Open ocgabs opened 3 years ago
Run with r4.0-HEAD was failing and giving error with shared xios Error [CObjectFactory::GetObject(const StdString & id)] : In file '/work/n01/n01/acc/WORK_XIOS/ucx/xios-2.5/src/object_factory_impl.hpp I recompiled with r4.0.4 and used locally compiled xios too. Problem then was related to the .xlm files, solved when using Valerie's files
The run produced results for 3 months
export CONFIG=Caribbean
export WORK=/work/n01/n01
export WDIR=/work/n01/n01/$USER/$CONFIG
export CDIR=$WDIR/NEMO4/r4.0-HEAD/cfgs
export TDIR=$WDIR/NEMO4/r4.0-HEAD/tools
export Trunk=$WDIR/NEMO4/r4.0-HEAD
We usually run NEMO on copies of the EXP00 or EXPREF folders that get created or populated during compilation under ..../cfgs/$CONFIG (Caribbean in this case).
cd $CDIR/$CONFIG
export EXP=EXP01
(choose here the name you want, this is the name of your experiment run directory)cp -r EXP00 $EXP
The required xml files should be already there, as well as example namelists and the linked executable nemo.exe
If is not there, the original upon compilation goes to .... /cfgs/$CONFIG/BLD/bin you can copy it or link to it.
cd $EXP
`ln -s $CDIR/BLD/bin/nemo.exe ./nemo.exeYou also need an executable of XIOS in your EXP folder. You should have one at generic location/work/n01/n01/$USER/XIOS/bin or wherever you compiled it, copy it or link it. i.e.

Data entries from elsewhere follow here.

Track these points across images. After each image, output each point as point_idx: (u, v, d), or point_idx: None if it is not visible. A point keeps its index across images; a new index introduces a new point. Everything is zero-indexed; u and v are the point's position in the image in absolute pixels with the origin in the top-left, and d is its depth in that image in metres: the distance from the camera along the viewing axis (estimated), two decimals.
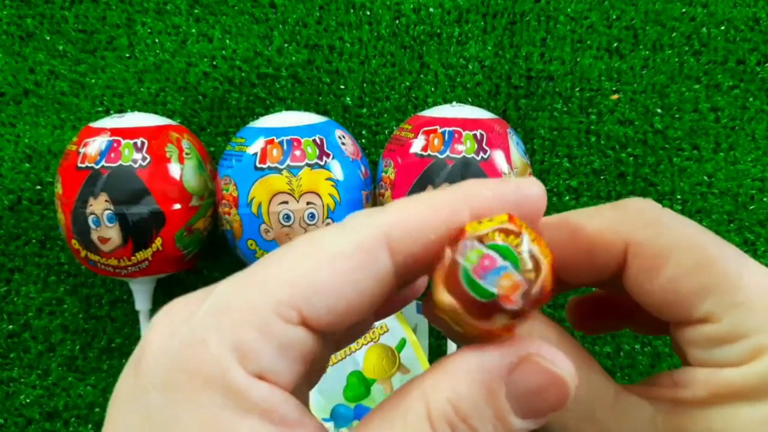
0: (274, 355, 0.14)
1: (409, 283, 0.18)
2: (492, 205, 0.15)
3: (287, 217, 0.39)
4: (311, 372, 0.18)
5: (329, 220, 0.39)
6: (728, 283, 0.15)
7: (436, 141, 0.39)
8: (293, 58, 0.48)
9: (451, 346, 0.44)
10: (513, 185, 0.16)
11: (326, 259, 0.14)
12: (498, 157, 0.39)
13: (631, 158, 0.47)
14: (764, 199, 0.47)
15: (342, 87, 0.48)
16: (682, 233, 0.16)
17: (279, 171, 0.39)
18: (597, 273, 0.17)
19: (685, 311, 0.16)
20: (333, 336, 0.16)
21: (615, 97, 0.48)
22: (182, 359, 0.14)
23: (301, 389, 0.17)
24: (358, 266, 0.14)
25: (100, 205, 0.39)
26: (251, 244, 0.40)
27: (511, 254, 0.13)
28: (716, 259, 0.16)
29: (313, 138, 0.40)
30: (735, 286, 0.15)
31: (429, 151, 0.39)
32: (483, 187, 0.15)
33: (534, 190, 0.16)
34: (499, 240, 0.14)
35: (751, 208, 0.47)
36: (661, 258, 0.16)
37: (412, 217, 0.15)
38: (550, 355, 0.14)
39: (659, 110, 0.47)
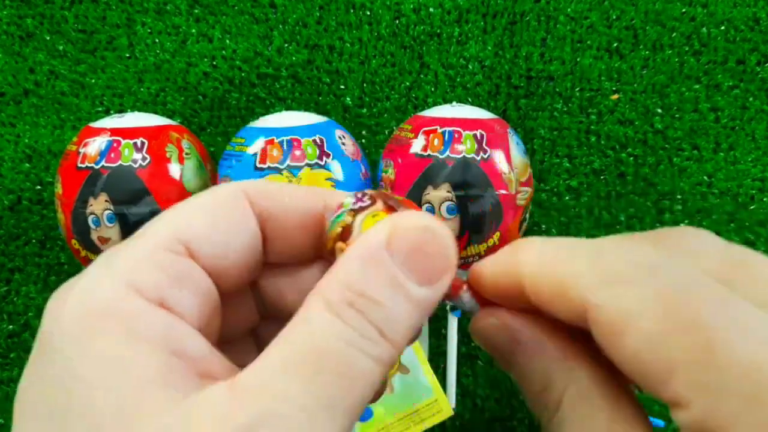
0: (170, 285, 0.14)
1: (290, 257, 0.19)
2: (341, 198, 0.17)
3: None
4: (223, 329, 0.18)
5: None
6: (703, 355, 0.12)
7: (436, 141, 0.39)
8: (293, 58, 0.48)
9: (451, 347, 0.44)
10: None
11: (199, 205, 0.16)
12: (498, 157, 0.39)
13: (631, 158, 0.47)
14: (764, 199, 0.47)
15: (342, 87, 0.48)
16: (649, 288, 0.13)
17: (279, 171, 0.39)
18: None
19: (657, 390, 0.13)
20: (229, 287, 0.17)
21: (615, 97, 0.47)
22: (78, 313, 0.13)
23: (213, 339, 0.17)
24: (225, 209, 0.16)
25: (100, 205, 0.39)
26: None
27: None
28: (694, 321, 0.12)
29: (313, 138, 0.40)
30: (706, 360, 0.12)
31: (429, 151, 0.39)
32: (335, 192, 0.18)
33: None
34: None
35: (751, 208, 0.47)
36: (619, 325, 0.13)
37: (267, 185, 0.18)
38: (414, 217, 0.15)
39: (659, 110, 0.47)
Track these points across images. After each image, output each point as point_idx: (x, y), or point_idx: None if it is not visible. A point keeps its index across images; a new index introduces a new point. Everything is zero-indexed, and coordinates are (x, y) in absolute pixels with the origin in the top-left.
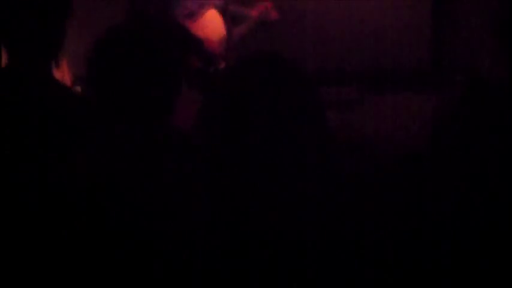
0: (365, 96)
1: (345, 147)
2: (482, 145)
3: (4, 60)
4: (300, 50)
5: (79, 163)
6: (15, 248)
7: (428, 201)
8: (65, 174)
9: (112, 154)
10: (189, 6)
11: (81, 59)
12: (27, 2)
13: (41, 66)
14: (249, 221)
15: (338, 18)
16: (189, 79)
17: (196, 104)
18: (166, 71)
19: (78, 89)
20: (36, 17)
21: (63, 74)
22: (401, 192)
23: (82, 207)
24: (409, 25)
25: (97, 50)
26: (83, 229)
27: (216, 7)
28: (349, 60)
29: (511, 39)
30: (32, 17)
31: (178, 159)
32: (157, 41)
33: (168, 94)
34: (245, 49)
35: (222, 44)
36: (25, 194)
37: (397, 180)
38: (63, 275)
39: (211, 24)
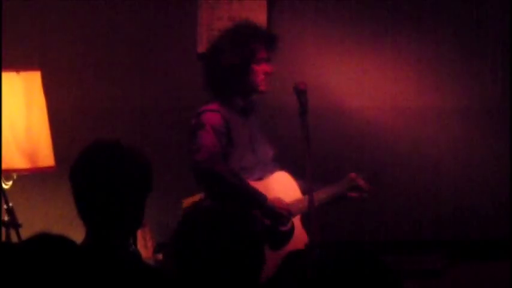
0: (449, 265)
1: None
2: None
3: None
4: (384, 222)
5: None
6: None
7: None
8: None
9: None
10: (257, 173)
11: (163, 228)
12: (111, 187)
13: (118, 243)
14: None
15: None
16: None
17: (268, 261)
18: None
19: (160, 256)
20: (119, 201)
21: (145, 241)
22: None
23: None
24: (488, 196)
25: (184, 228)
26: None
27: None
28: (431, 229)
29: None
30: (116, 200)
31: None
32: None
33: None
34: None
35: (296, 204)
36: None
37: None
38: None
39: (279, 185)
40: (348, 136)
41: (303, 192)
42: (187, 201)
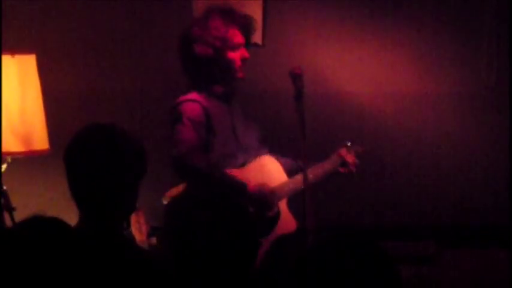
0: (442, 250)
1: None
2: None
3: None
4: (379, 208)
5: None
6: None
7: None
8: None
9: None
10: (241, 158)
11: (157, 212)
12: (106, 169)
13: (111, 226)
14: None
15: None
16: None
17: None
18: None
19: (153, 240)
20: (114, 183)
21: (139, 225)
22: None
23: None
24: (486, 181)
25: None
26: None
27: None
28: (426, 215)
29: None
30: (110, 183)
31: None
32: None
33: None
34: None
35: (282, 188)
36: None
37: None
38: None
39: (262, 170)
40: (345, 121)
41: (295, 171)
42: (171, 192)
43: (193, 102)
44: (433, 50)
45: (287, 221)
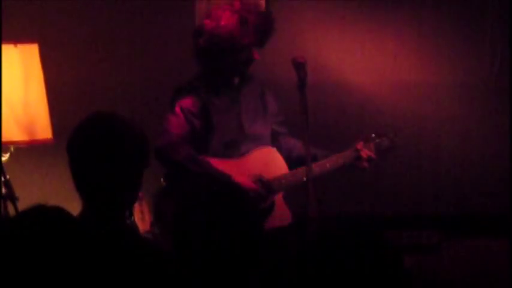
0: (444, 240)
1: None
2: None
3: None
4: (379, 198)
5: None
6: None
7: None
8: None
9: None
10: (244, 147)
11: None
12: (109, 158)
13: (114, 216)
14: None
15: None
16: None
17: None
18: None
19: (157, 229)
20: (117, 172)
21: (143, 215)
22: None
23: None
24: (487, 171)
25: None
26: None
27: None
28: (429, 204)
29: None
30: (113, 172)
31: None
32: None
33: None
34: None
35: (279, 180)
36: None
37: None
38: None
39: (259, 162)
40: (347, 111)
41: (301, 160)
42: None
43: (190, 91)
44: (435, 39)
45: (282, 213)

ln -s $WORK/XIOS/bin/xios_server.exe ./xios_server.exe
Then you need a configuration specific namelist_cfg. This file contains all the parameter specific to the run, a myriad of switches you can turn on or off and also points to the input data files, output directories, etc. (Remember: whatever is not specified in namelist_cfg file, is taken from the namelist_ref which has default values for everything needed. In this files, everything after the ! is a comment). Get the namlist_cfg file from Valerie:
cp /work/n01/n01/valegu/CARIBBEAN_NEMO_4_0_4/nemo/cfgs/Caribbean/EXP_FullOcean/namelist_cfg namelist_cfg
Feel free to modify the namrun parameters at the top to define the length of your run, etc, should be self explanatory... numbers there are in time steps (rn_rdt = 240 seconds).
Going through this namelist_cfg you will find all the input files being used, their names and paths ./ in this namelist_cfg file is Valerie's EXP folder =/work/n01/n01/valegu/CARIBBEAN_NEMO_4_0_4/nemo/cfgs/Caribbean/EXP_FullOcean
You should link all used files and folders to Valerie's files & folders to "have them" in your $EXP
In the end you should have the following files as links in your $EXP: domain_cfg.nc = This has both the vertical and horizontal grid information coordinates.bdy.nc =This has the open boundary information
And this folders: IC =Initial Conditions (not really used if restarting) restarts = Restarts files are grabbed from here and usually also stored here ERA5_NEW = This is the atmospheric forcing BDY_COPERNICUS = Open boundary forcing TIDE = Tidal forcing
Then you need a runscript... runscript generation is rather complicated on ARCHER2 you can read about it here: https://docs.archer2.ac.uk/research-software/nemo/nemo/#building-a-run-script basically you use another script called mkslurm to generate it. At this point you define how many nodes/cores you will use for running NEMO and how many for XIOS, the spacing and idle cores, etc...
For now let's work with Valerie's runscript: cp /work/n01/n01/valegu/CARIBBEAN_NEMO_4_0_4/nemo/cfgs/Caribbean/EXP_FullOcean/ runscript.slurm $EXP
It is a text file, you can edit the top part to define the computer time you are requesting, your budget code, etc. For now just change Val's email to your's for notifications.
To submit your run you do: sbatch runscript.slurm
To monitor your jobs on the supercomputer: squeue -u $USER
Since there is not a huge que at the moment you should be able to see your job changing from Q= queuing to R= running and after some time netCDF output files should appear in your $EXP folders as well as other files generated at runtime. Do:
ls -ltrh $EXP
To see your new files -l =long, -tr =reverse time order, -h =human readable units (MB, GB). The most interesting file is ocean.output, is the run log here is where you look for / E R R O R S but non is expected here!! solver.stat is a 1 line summary per time step you can use for sanity checking the run. There will also be a slurm-89364.out, that number matches your job number in the supercomputer... this is the job log, nasty things like segmentation faults show up here at the end of the file... but the most common reason runs end before finishing is because the requested cpu time is exceeded (the full run you defined in namelist_cfg didn't finish in the time your requested on the runscript).Now you have to rebuild your netCDF output files, transfer them to livljobs and analyze away!